Cari Blog Ini

Jumat, 18 November 2011

Kekerasan di Masyarakat

faktor apakah yang mendorong timbulnya kekerasan di masyarakat?
Secara sederhana, kekerasan antara dua atau lebih pihak disebabkan oleh kepentingan bersama (common interets) dari pihak berkepentingan yang tidak terakomodasi.
Kekerasan (violence) tumbuh karena tingkat ekspektasi tidak sejalan dengan realitas yang dialami. Karena frustrasi dan deprivasi di masyarakat serta tidak ditemukan saluran formalnya, maka bentrokan terjadi. Kesenjangan ekonomi dan hak politik ikut mendorong massa yang telah mengklaim sebuah ideologi-agama atau politik-sebagai miliknya yang benar, lalu bertindak anarkis.
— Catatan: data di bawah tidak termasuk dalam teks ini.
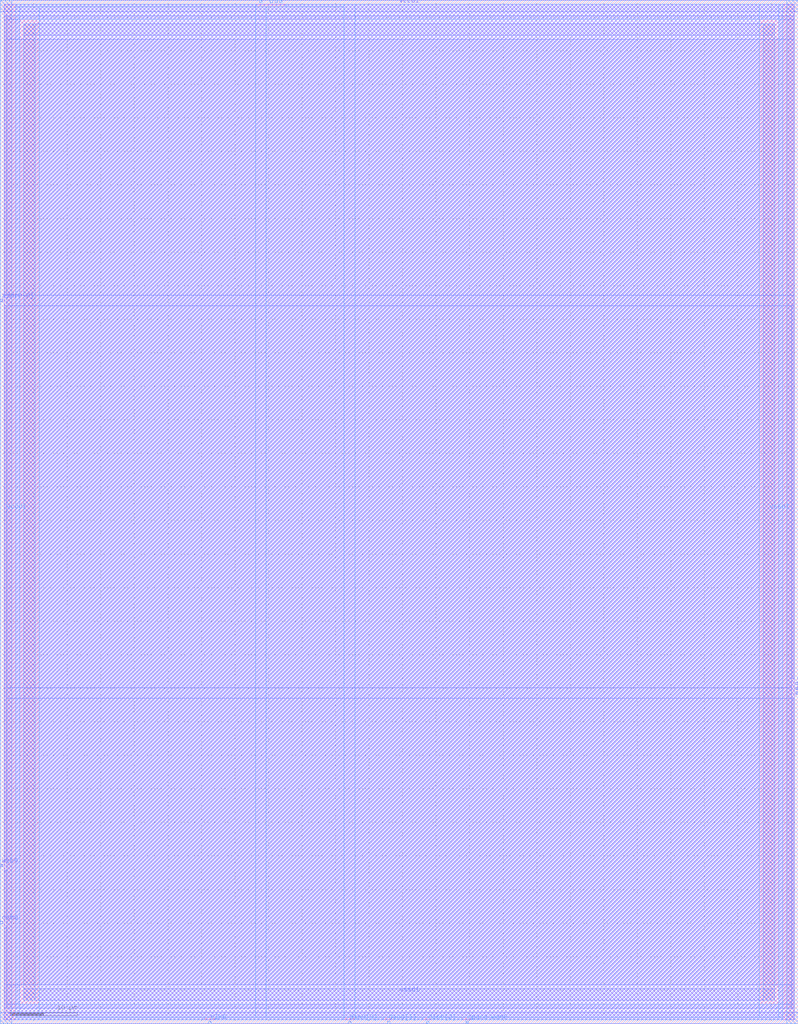
<source format=lef>
VERSION 5.4 ;
NAMESCASESENSITIVE ON ;
BUSBITCHARS "[]" ;
DIVIDERCHAR "/" ;
UNITS
  DATABASE MICRONS 2000 ;
END UNITS
MACRO sram_2_16_sky130
   CLASS BLOCK ;
   SIZE 118.995 BY 152.54 ;
   SYMMETRY X Y R90 ;
   PIN din0[0]
      DIRECTION INPUT ;
      PORT
         LAYER met4 ;
         RECT  51.9 0.0 52.28 0.38 ;
      END
   END din0[0]
   PIN din0[1]
      DIRECTION INPUT ;
      PORT
         LAYER met4 ;
         RECT  57.74 0.0 58.12 0.38 ;
      END
   END din0[1]
   PIN din0[2]
      DIRECTION INPUT ;
      PORT
         LAYER met4 ;
         RECT  63.58 0.0 63.96 0.38 ;
      END
   END din0[2]
   PIN addr0[0]
      DIRECTION INPUT ;
      PORT
         LAYER met3 ;
         RECT  0.0 107.58 0.38 107.96 ;
      END
   END addr0[0]
   PIN addr0[1]
      DIRECTION INPUT ;
      PORT
         LAYER met4 ;
         RECT  38.68 152.16 39.06 152.54 ;
      END
   END addr0[1]
   PIN addr0[2]
      DIRECTION INPUT ;
      PORT
         LAYER met4 ;
         RECT  41.655 152.16 42.035 152.54 ;
      END
   END addr0[2]
   PIN addr0[3]
      DIRECTION INPUT ;
      PORT
         LAYER met4 ;
         RECT  40.965 152.16 41.345 152.54 ;
      END
   END addr0[3]
   PIN addr0[4]
      DIRECTION INPUT ;
      PORT
         LAYER met4 ;
         RECT  40.22 152.16 40.6 152.54 ;
      END
   END addr0[4]
   PIN csb0
      DIRECTION INPUT ;
      PORT
         LAYER met3 ;
         RECT  0.0 14.87 0.38 15.25 ;
      END
   END csb0
   PIN web0
      DIRECTION INPUT ;
      PORT
         LAYER met3 ;
         RECT  0.0 23.37 0.38 23.75 ;
      END
   END web0
   PIN clk0
      DIRECTION INPUT ;
      PORT
         LAYER met4 ;
         RECT  31.1 0.0 31.48 0.38 ;
      END
   END clk0
   PIN spare_wen0
      DIRECTION INPUT ;
      PORT
         LAYER met4 ;
         RECT  69.42 0.0 69.8 0.38 ;
      END
   END spare_wen0
   PIN dout0[0]
      DIRECTION OUTPUT ;
      PORT
         LAYER met3 ;
         RECT  118.615 49.1 118.995 49.48 ;
      END
   END dout0[0]
   PIN dout0[1]
      DIRECTION OUTPUT ;
      PORT
         LAYER met3 ;
         RECT  118.615 49.79 118.995 50.17 ;
      END
   END dout0[1]
   PIN dout0[2]
      DIRECTION OUTPUT ;
      PORT
         LAYER met3 ;
         RECT  118.615 50.535 118.995 50.915 ;
      END
   END dout0[2]
   PIN vccd1
      DIRECTION INOUT ;
      USE POWER ; 
      SHAPE ABUTMENT ; 
      PORT
         LAYER met4 ;
         RECT  117.255 0.0 118.995 152.54 ;
         LAYER met4 ;
         RECT  0.0 0.0 1.74 152.54 ;
         LAYER met3 ;
         RECT  0.0 0.0 118.995 1.74 ;
         LAYER met3 ;
         RECT  0.0 150.8 118.995 152.54 ;
      END
   END vccd1
   PIN vssd1
      DIRECTION INOUT ;
      USE GROUND ; 
      SHAPE ABUTMENT ; 
      PORT
         LAYER met4 ;
         RECT  3.48 3.48 5.22 149.06 ;
         LAYER met4 ;
         RECT  113.775 3.48 115.515 149.06 ;
         LAYER met3 ;
         RECT  3.48 147.32 115.515 149.06 ;
         LAYER met3 ;
         RECT  3.48 3.48 115.515 5.22 ;
      END
   END vssd1
   OBS
   LAYER  met1 ;
      RECT  0.62 0.62 118.375 151.92 ;
   LAYER  met2 ;
      RECT  0.62 0.62 118.375 151.92 ;
   LAYER  met3 ;
      RECT  0.98 106.98 118.375 108.56 ;
      RECT  0.62 15.85 0.98 22.77 ;
      RECT  0.62 24.35 0.98 106.98 ;
      RECT  0.98 48.5 118.015 50.08 ;
      RECT  0.98 50.08 118.015 106.98 ;
      RECT  118.015 51.515 118.375 106.98 ;
      RECT  0.62 2.34 0.98 14.27 ;
      RECT  118.015 2.34 118.375 48.5 ;
      RECT  0.62 108.56 0.98 150.2 ;
      RECT  0.98 108.56 2.88 146.72 ;
      RECT  0.98 146.72 2.88 149.66 ;
      RECT  0.98 149.66 2.88 150.2 ;
      RECT  2.88 108.56 116.115 146.72 ;
      RECT  2.88 149.66 116.115 150.2 ;
      RECT  116.115 108.56 118.375 146.72 ;
      RECT  116.115 146.72 118.375 149.66 ;
      RECT  116.115 149.66 118.375 150.2 ;
      RECT  0.98 2.34 2.88 2.88 ;
      RECT  0.98 2.88 2.88 5.82 ;
      RECT  0.98 5.82 2.88 48.5 ;
      RECT  2.88 2.34 116.115 2.88 ;
      RECT  2.88 5.82 116.115 48.5 ;
      RECT  116.115 2.34 118.015 2.88 ;
      RECT  116.115 2.88 118.015 5.82 ;
      RECT  116.115 5.82 118.015 48.5 ;
   LAYER  met4 ;
      RECT  51.3 0.98 52.88 151.92 ;
      RECT  52.88 0.62 57.14 0.98 ;
      RECT  58.72 0.62 62.98 0.98 ;
      RECT  38.08 0.98 39.66 151.56 ;
      RECT  39.66 0.98 51.3 151.56 ;
      RECT  42.635 151.56 51.3 151.92 ;
      RECT  32.08 0.62 51.3 0.98 ;
      RECT  64.56 0.62 68.82 0.98 ;
      RECT  70.4 0.62 116.655 0.98 ;
      RECT  2.34 151.56 38.08 151.92 ;
      RECT  2.34 0.62 30.5 0.98 ;
      RECT  2.34 0.98 2.88 2.88 ;
      RECT  2.34 2.88 2.88 149.66 ;
      RECT  2.34 149.66 2.88 151.56 ;
      RECT  2.88 0.98 5.82 2.88 ;
      RECT  2.88 149.66 5.82 151.56 ;
      RECT  5.82 0.98 38.08 2.88 ;
      RECT  5.82 2.88 38.08 149.66 ;
      RECT  5.82 149.66 38.08 151.56 ;
      RECT  52.88 0.98 113.175 2.88 ;
      RECT  52.88 2.88 113.175 149.66 ;
      RECT  52.88 149.66 113.175 151.92 ;
      RECT  113.175 0.98 116.115 2.88 ;
      RECT  113.175 149.66 116.115 151.92 ;
      RECT  116.115 0.98 116.655 2.88 ;
      RECT  116.115 2.88 116.655 149.66 ;
      RECT  116.115 149.66 116.655 151.92 ;
   END
END    sram_2_16_sky130
END    LIBRARY

</source>
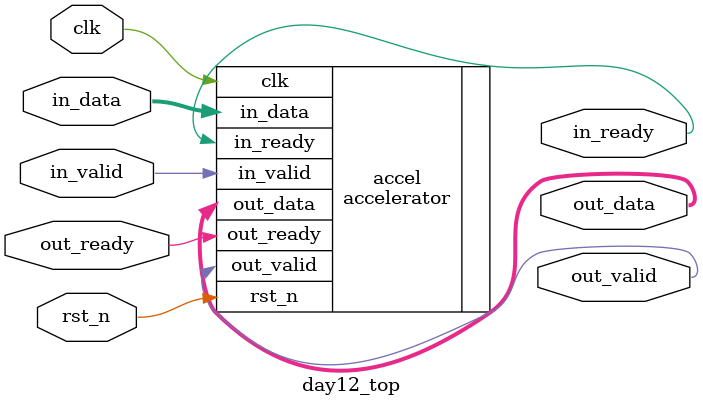
<source format=v>
`timescale 1ns / 1ps

module day12_top #(
    parameter MAX_REGION_W = 64,
    parameter MAX_REGION_H = 64
) (
    input  wire clk,
    input  wire rst_n,

    // inputs
    input  wire in_valid,
    input  wire [31:0] in_data,
    output wire in_ready,

    // outputs
    output wire out_valid,
    output wire [31:0] out_data,
    input  wire out_ready
);

// Instantiation of accelerator
accelerator #(
    .MAX_REGION_W(MAX_REGION_W),
    .MAX_REGION_H(MAX_REGION_H)
) accel (
    .clk(clk),
    .rst_n(rst_n),
    .in_valid(in_valid),
    .in_data(in_data),
    .in_ready(in_ready),
    .out_valid(out_valid),
    .out_data(out_data),
    .out_ready(out_ready)
);

endmodule
</source>
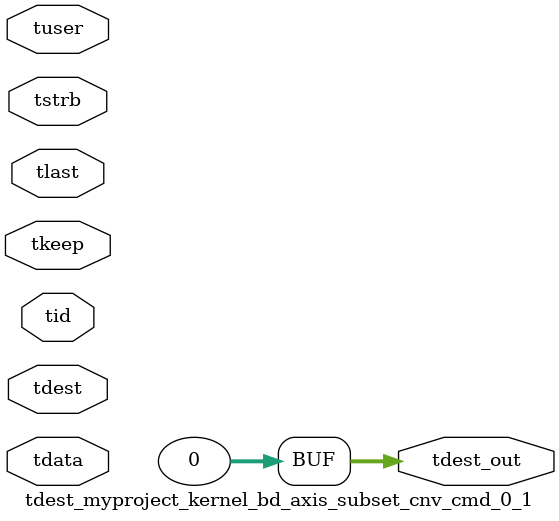
<source format=v>


`timescale 1ps/1ps

module tdest_myproject_kernel_bd_axis_subset_cnv_cmd_0_1 #
(
parameter C_S_AXIS_TDATA_WIDTH = 32,
parameter C_S_AXIS_TUSER_WIDTH = 0,
parameter C_S_AXIS_TID_WIDTH   = 0,
parameter C_S_AXIS_TDEST_WIDTH = 0,
parameter C_M_AXIS_TDEST_WIDTH = 32
)
(
input  [(C_S_AXIS_TDATA_WIDTH == 0 ? 1 : C_S_AXIS_TDATA_WIDTH)-1:0     ] tdata,
input  [(C_S_AXIS_TUSER_WIDTH == 0 ? 1 : C_S_AXIS_TUSER_WIDTH)-1:0     ] tuser,
input  [(C_S_AXIS_TID_WIDTH   == 0 ? 1 : C_S_AXIS_TID_WIDTH)-1:0       ] tid,
input  [(C_S_AXIS_TDEST_WIDTH == 0 ? 1 : C_S_AXIS_TDEST_WIDTH)-1:0     ] tdest,
input  [(C_S_AXIS_TDATA_WIDTH/8)-1:0 ] tkeep,
input  [(C_S_AXIS_TDATA_WIDTH/8)-1:0 ] tstrb,
input                                                                    tlast,
output [C_M_AXIS_TDEST_WIDTH-1:0] tdest_out
);

assign tdest_out = {1'b0};

endmodule


</source>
Para teoretisi faham kontemporer semisal Kaplan dan Lasswell menjustifikasi adanya korelasi antara harapan massa, tingkat kesadaran nilai, dan instabilitas politik sebagai dominat factors munculnya kekerasan. Kekerasan dapat mengambil bentuk struktural dan personal. Kekerasan struktural bersifat statis tidak kelihatan dan terkesan stabil. Sebaliknya, kekerasan personal bersifat dinamis, terjadi fluktuasi yang berakibat terjadinya perubahan. Kekerasan personal akan menjadi perhatian publik di masyarakat yang statis, sedangkan kekerasan struktural dianggap wajar. Paradoks dengan itu, dalam masyarakat dinamis, kekerasan struktural akan lebih mudah dipantau dan kekerasan personal dianggap membahayakan.

Setiap kali terjadi tindakan kekerasan, pihak yang selalu disalahkan adalah pelaku, dan tidak lazim pemerintah mengafirmasi, kekerasan itu sebagai tanggung jawab, atau bagian dari kelemahan sistem politik, ketidakberdayaan SDM dan ekonomi mayoritas masyarakat Indonesia. Salah satu faktor yang perlu diperhitungkan dalam setiap kekerasan (termasuk saat kampanye) adalah menganalisis tingkat kemakmuran dan keterampilan masyarakat.

Rendahnya mutu kehidupan dan tingkat pendidikan berdampak pada persepsi mereka tentang kehidupan berpolitik, atau proses pembangunan demokrasi, apalagi dalam masa transisi sekarang.
Tali-temali antara kedewasaan berpolitik dan respons terhadap aktivitas kampanye menjadi destruktif, saat budaya KKN merajalela, tingkat pengangguran kian tinggi, pencalonan politisi busuk, penggunaan ijazah palsu oleh para caleg, dan kepercayaan kepada politisi mencapai titik nadir.

Faktor-faktor ini di negara berkembang sering dipandang sepele karena massa pendukung dapat "dibeli" dengan janji dan uang. Karena politisi membutuhkan pendukung dan massa tidak memiliki pilihan (hidup), maka mode of bargaining serupa gampang diperjualbelikan. Praktik money politic mengindikasikan lemahnya sistem politik yang berlalu, rendahnya pemahaman berpolitik juga bukti kelemahan negara, akibatnya massa mudah terpicu melakukan tindak anarkis meski oleh isu lokal sekalipun.

Inilah yang terjadi di negara kita sekarang, dan pertanyaan besarnya adalah : " apakah kita termasuk kedalam salahsatu diantaranya?"

mari kita merenung dengan apa yang telah kita lakukan????